■ Goal
Continue the text on the 'Rum Rebellion' from its last sentence, presenting the opposing historical perspective.

■ Reading passage
A Conclusion: What was the ‘Rum Rebellion’?

The ‘Rum Rebellion’ had nothing to do with rum.  Almost no one at the time of the rebellion thought it was about rum. Bligh briefly tried to give it that spin to smear his opponents, but there was no evidence for it and he moved on. The label was conferred some fifty years after the event by William Howitt[1], a writer with teetotal sympathies and popularised by H.V. Evatt as the title of the series of lectures he delivered at the University of Queensland for its 150th anniversary.[2] Officers of the NSW Corps had monopolised the rum trade in the 1790s, but this ended years before the rebellion, with the arrival on the commercial scene of successful former convicts such as Simeon Lord and free traders like Robert Campbell. The name seems to have persisted partly due to the power of alliteration and partly because it has allowed left-leaning writers to blame the event on Australia’s proto-capitalists. Neither was it really a ‘rebellion’. Contemporaries thought of it as a mutiny or military insurrection though it might more accurately be described as a coup d’etat in that, once the NSW Corps had seized power by arresting Bligh, it was its leaders who ruled the colony and, in the case of Paterson and Foveaux refused to reinstate Bligh, until replaced by Macquarie.

With Macquarie’s inconclusive investigation in 1810 and the ambivalence of the court martial findings on the basic cause of the mutiny, there has been a diversity of theories as to why it occurred and have polarised into two distinct and divergent perspectives.  At one extreme, historians argue that the rebels had been granted large tracts of land that they successfully exploited in their own interests and that Bligh’s policies threatened their wealth.  John Macarthur, a former officer of the Corps who had become one of the wealthiest men in the colony, is cast as a conniving puppet master and Bligh’s personal defects are played down.  This interpretation appeals to those who have faith in government enterprise and an egalitarian inclination to support, as Bligh did, the small farmers of the settlement on the Hawkesbury flood plain.

■ Information provided
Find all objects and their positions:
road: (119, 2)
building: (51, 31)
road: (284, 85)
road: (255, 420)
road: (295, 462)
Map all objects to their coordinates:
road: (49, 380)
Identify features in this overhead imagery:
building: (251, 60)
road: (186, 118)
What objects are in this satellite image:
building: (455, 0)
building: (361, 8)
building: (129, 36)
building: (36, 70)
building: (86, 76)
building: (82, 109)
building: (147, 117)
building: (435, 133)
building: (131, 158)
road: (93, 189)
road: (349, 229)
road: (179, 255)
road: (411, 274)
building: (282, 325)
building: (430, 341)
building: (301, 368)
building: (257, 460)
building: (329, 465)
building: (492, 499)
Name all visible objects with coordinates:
---
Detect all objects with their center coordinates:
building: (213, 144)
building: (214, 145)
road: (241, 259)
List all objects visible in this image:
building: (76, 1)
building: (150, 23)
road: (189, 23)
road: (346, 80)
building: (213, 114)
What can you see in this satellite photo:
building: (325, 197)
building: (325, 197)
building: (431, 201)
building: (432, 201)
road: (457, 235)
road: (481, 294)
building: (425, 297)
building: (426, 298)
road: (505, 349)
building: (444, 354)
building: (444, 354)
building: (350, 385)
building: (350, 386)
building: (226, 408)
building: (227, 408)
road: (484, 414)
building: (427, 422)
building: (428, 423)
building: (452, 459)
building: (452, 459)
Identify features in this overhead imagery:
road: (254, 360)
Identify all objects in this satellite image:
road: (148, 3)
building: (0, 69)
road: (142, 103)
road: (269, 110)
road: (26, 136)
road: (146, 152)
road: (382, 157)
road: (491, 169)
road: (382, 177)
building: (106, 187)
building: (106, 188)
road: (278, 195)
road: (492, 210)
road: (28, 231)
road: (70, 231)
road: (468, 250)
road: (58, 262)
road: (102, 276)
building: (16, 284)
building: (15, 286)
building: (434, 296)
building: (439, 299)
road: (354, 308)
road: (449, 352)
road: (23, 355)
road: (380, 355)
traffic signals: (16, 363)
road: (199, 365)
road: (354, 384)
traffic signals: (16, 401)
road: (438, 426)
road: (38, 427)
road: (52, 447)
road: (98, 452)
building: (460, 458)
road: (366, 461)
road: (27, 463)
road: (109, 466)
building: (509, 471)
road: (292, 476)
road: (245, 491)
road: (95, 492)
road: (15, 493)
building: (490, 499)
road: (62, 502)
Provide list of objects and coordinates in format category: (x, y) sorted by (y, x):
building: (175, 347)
---
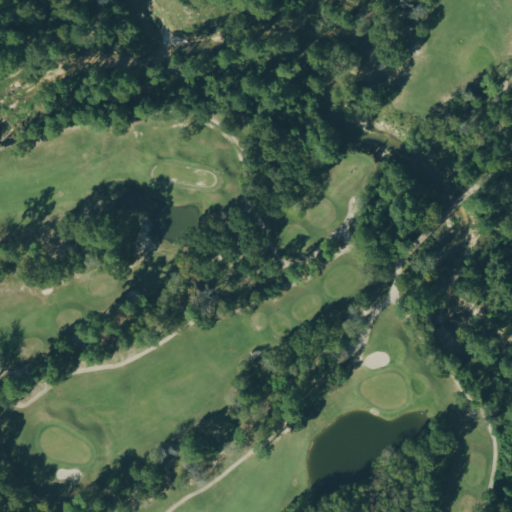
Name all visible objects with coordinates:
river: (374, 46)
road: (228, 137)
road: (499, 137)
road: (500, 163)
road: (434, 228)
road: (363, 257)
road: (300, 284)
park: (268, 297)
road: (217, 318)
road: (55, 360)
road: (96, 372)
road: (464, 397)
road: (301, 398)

■ Exercise output
At the other extreme, the primary focus is on the part played by the officers of the NSW Corps in providing much of the entrepreneurial drive in trade and agriculture that was necessary to enable the colony to succeed.  Bligh’s policies threatened that success. His was a static vision of a government-dominated society serviced by yeoman farmers that starkly contrasted with the dynamism of Sydney-based commerce.  Adherents to this approach emphasise the defects in Bligh’s character and policy and play down the greed and cunning of the rebels. Certainly those involved in the coup were quick to put their spin on events. A picture of Bligh being pulled from beneath the bed where he had hidden for two hours was possibly produced and put on display within hours of the event. It was part of a campaign to brand Bligh a coward and reduce support for him in the colony and in Britain. This seems to have been at least partly successful. Following the rebellion, the NSW Corps was withdrawn, Johnston was cashiered and Macarthur had to stay out of the colony for many years for fear of prosecution had he returned. Yet the outcome could have been far worse for the rebels, but for the antipathy that existed towards Bligh in England at the time of Johnston’s trial in 1811. The perspective appears also to have been the judgement of the only systematic contemporary investigation of the events, the court martial that simply cashiered Johnson, a punishment universally regarded as exceptionally lenient.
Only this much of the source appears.